Проблема, которую я здесь поднимаю, следовательно, ясна:  как противодействовать вторжению новых электронных устройств и систем в *общественное пространство общения*, которое гораздо тоньше и интимнее, чем пастбища и дороги, – общественное достояние, которое не менее ценное, чем тишина. Тишина, в соответствии с западной и восточной традициями, необходима для *появления личности*.  Но  ее забирают у нас машины, имитирующие людей.  Мы все более зависим от машин в отношении речи и мысли, и мы стали полностью зависимы от них в своем передвижении.

Такая трансформация окружающей среды из общественного состояния в производственный ресурс представляет собой самую глубокую экологическую деградацию.  У этой деградации долгая история, совпадающая с историей капитализма, но никоим образом не исчерпывается ей.  К сожалению важность этой трансформации была недооценена или принижена политической экологией. 
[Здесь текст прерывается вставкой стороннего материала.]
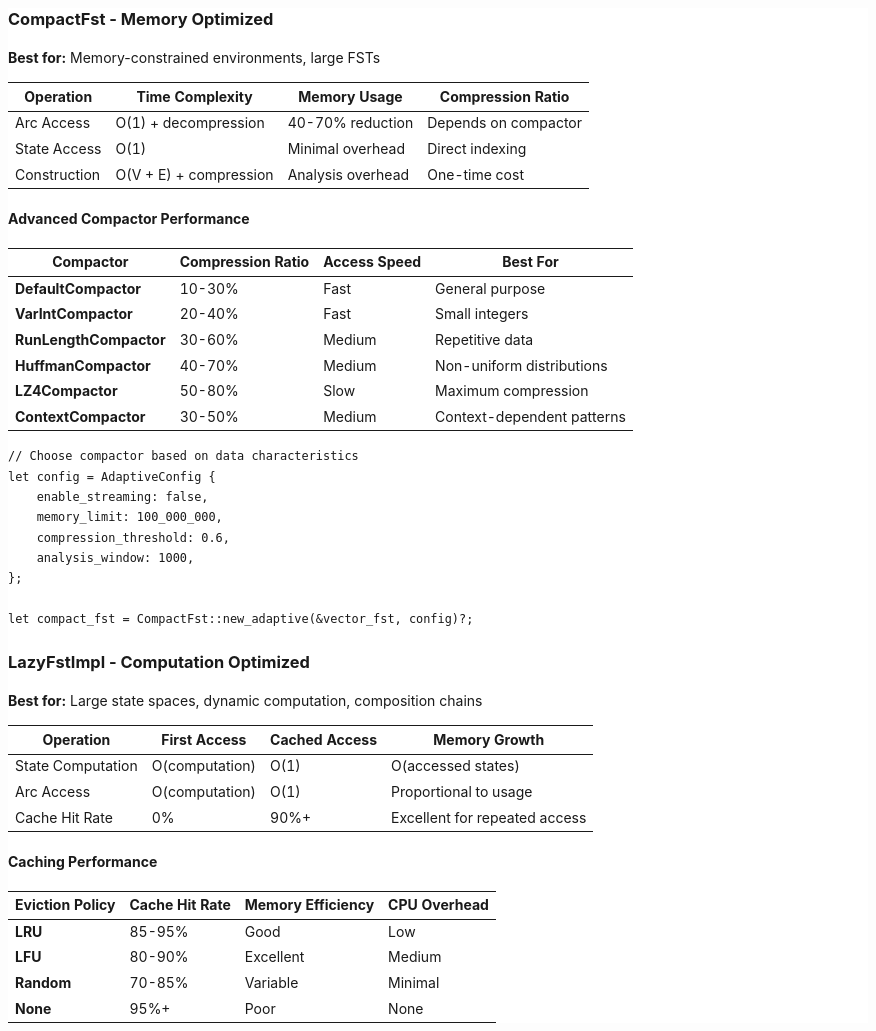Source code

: ### CompactFst - Memory Optimized

**Best for:** Memory-constrained environments, large FSTs

| Operation | Time Complexity | Memory Usage | Compression Ratio |
|-----------|----------------|--------------|-------------------|
| Arc Access | O(1) + decompression | 40-70% reduction | Depends on compactor |
| State Access | O(1) | Minimal overhead | Direct indexing |
| Construction | O(V + E) + compression | Analysis overhead | One-time cost |

#### Advanced Compactor Performance

| Compactor | Compression Ratio | Access Speed | Best For |
|-----------|------------------|--------------|----------|
| **DefaultCompactor** | 10-30% | Fast | General purpose |
| **VarIntCompactor** | 20-40% | Fast | Small integers |
| **RunLengthCompactor** | 30-60% | Medium | Repetitive data |
| **HuffmanCompactor** | 40-70% | Medium | Non-uniform distributions |
| **LZ4Compactor** | 50-80% | Slow | Maximum compression |
| **ContextCompactor** | 30-50% | Medium | Context-dependent patterns |

```rust,ignore
// Choose compactor based on data characteristics
let config = AdaptiveConfig {
    enable_streaming: false,
    memory_limit: 100_000_000,
    compression_threshold: 0.6,
    analysis_window: 1000,
};

let compact_fst = CompactFst::new_adaptive(&vector_fst, config)?;
```

### LazyFstImpl - Computation Optimized

**Best for:** Large state spaces, dynamic computation, composition chains

| Operation | First Access | Cached Access | Memory Growth |
|-----------|-------------|---------------|---------------|
| State Computation | O(computation) | O(1) | O(accessed states) |
| Arc Access | O(computation) | O(1) | Proportional to usage |
| Cache Hit Rate | 0% | 90%+ | Excellent for repeated access |

#### Caching Performance

| Eviction Policy | Cache Hit Rate | Memory Efficiency | CPU Overhead |
|----------------|----------------|-------------------|--------------|
| **LRU** | 85-95% | Good | Low |
| **LFU** | 80-90% | Excellent | Medium |
| **Random** | 70-85% | Variable | Minimal |
| **None** | 95%+ | Poor | None |
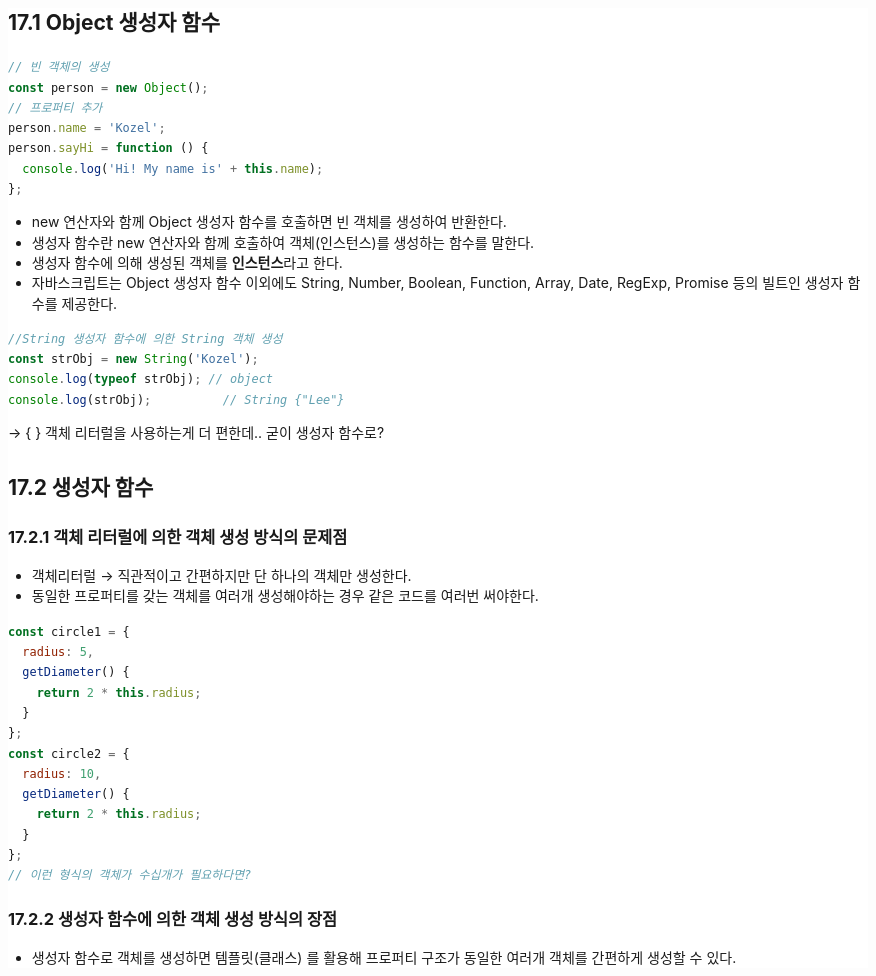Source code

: ## 17.1  Object 생성자 함수

```jsx
// 빈 객체의 생성
const person = new Object();
// 프로퍼티 추가
person.name = 'Kozel';
person.sayHi = function () {
  console.log('Hi! My name is' + this.name);
};
```

- new 연산자와 함께 Object 생성자 함수를 호출하면 빈 객체를 생성하여 반환한다.
- 생성자 함수란 new 연산자와 함께 호출하여 객체(인스턴스)를 생성하는 함수를 말한다.
- 생성자 함수에 의해 생성된 객체를 **인스턴스**라고 한다.
- 자바스크립트는 Object 생성자 함수 이외에도 String, Number, Boolean, Function, Array, Date, RegExp, Promise 등의 빌트인 생성자 함수를 제공한다.

```jsx
//String 생성자 함수에 의한 String 객체 생성
const strObj = new String('Kozel');
console.log(typeof strObj); // object
console.log(strObj);		  // String {"Lee"}
```

→ { } 객체 리터럴을 사용하는게 더 편한데.. 굳이 생성자 함수로?

## 17.2 생성자 함수

### 17.2.1 객체 리터럴에 의한 객체 생성 방식의 문제점

- 객체리터럴 → 직관적이고 간편하지만 단 하나의 객체만 생성한다.
- 동일한 프로퍼티를 갖는 객체를 여러개 생성해야하는 경우 같은 코드를 여러번 써야한다.

```jsx
const circle1 = {
  radius: 5,
  getDiameter() {
    return 2 * this.radius;
  }
};
const circle2 = {
  radius: 10,
  getDiameter() {
    return 2 * this.radius;
  }
};
// 이런 형식의 객체가 수십개가 필요하다면?
```

### 17.2.2 생성자 함수에 의한 객체 생성 방식의 장점

- 생성자 함수로 객체를 생성하면 템플릿(클래스) 를 활용해 프로퍼티 구조가 동일한 여러개 객체를 간편하게 생성할 수 있다.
Для того, чтобы организовать сопротивление, надо выяснить, что осталось от общественного достояния.  В восьмидесятых  такое сопротивление являлось важной задачей гражданских движений. Сегодня ее нужно  решать немедленно, т.к. если общественное достояние может существовать без полиции, то ресурсы не могут.  Также как и транспорт,  компьютеры защищаются полицией, во все более утонченных формах.

По определению, для защиты ресурсов нужна полиция.  Как только они будут под ее защитой, возвратить общественное достояние практически невозможно.  Отсюда срочность действий.
________________________________________
Иван Иллич (Ivan Illich), радикальный философ и социальный критик (1926 - 2002),   рассматривает компьютеры с тех же позиций, с которых рассматривал образование (De-Schooling Society, 1971), энергетику (Energy and Equity, 1974), медицину (Medical Nemesis, 1975), и роль полов (Vernacular Gender, 1983).  И каждый раз он подвергал их радикальному анализу, изменяющему наше представление об устоявшихся стереотипах. Со все большей очевидностью, с помощью экономического/исторического анализа, он связывал идею ресурсов с эксплуатацией.  Данная статья представляет собой выступления Иллича на симпозиуме "Наука и Человек – проблемы компьютеризированного общества," Tokyo, Japan, March 21, 1982.